▶ **PROBLEM DETAILS**
Copy the text lines of every row below without any changes, and leave out the pictures.

EXTRACTED DATA Block Start

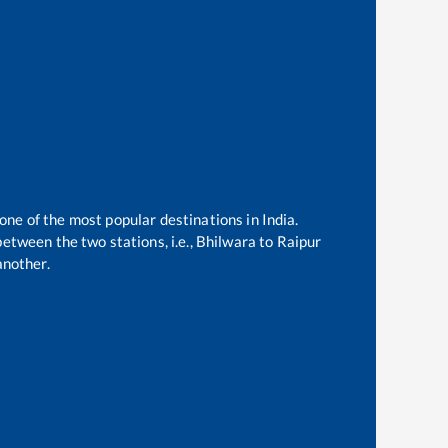
 one of the most popular destinations in India.
etween the two stations, i.e.,
Bhilwara
to
Raipur
another.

EXTRACTED DATA Block End

▶ **FINAL ANSWER**
 one of the most popular destinations in India.
etween the two stations, i.e.,
Bhilwara
to
Raipur
another.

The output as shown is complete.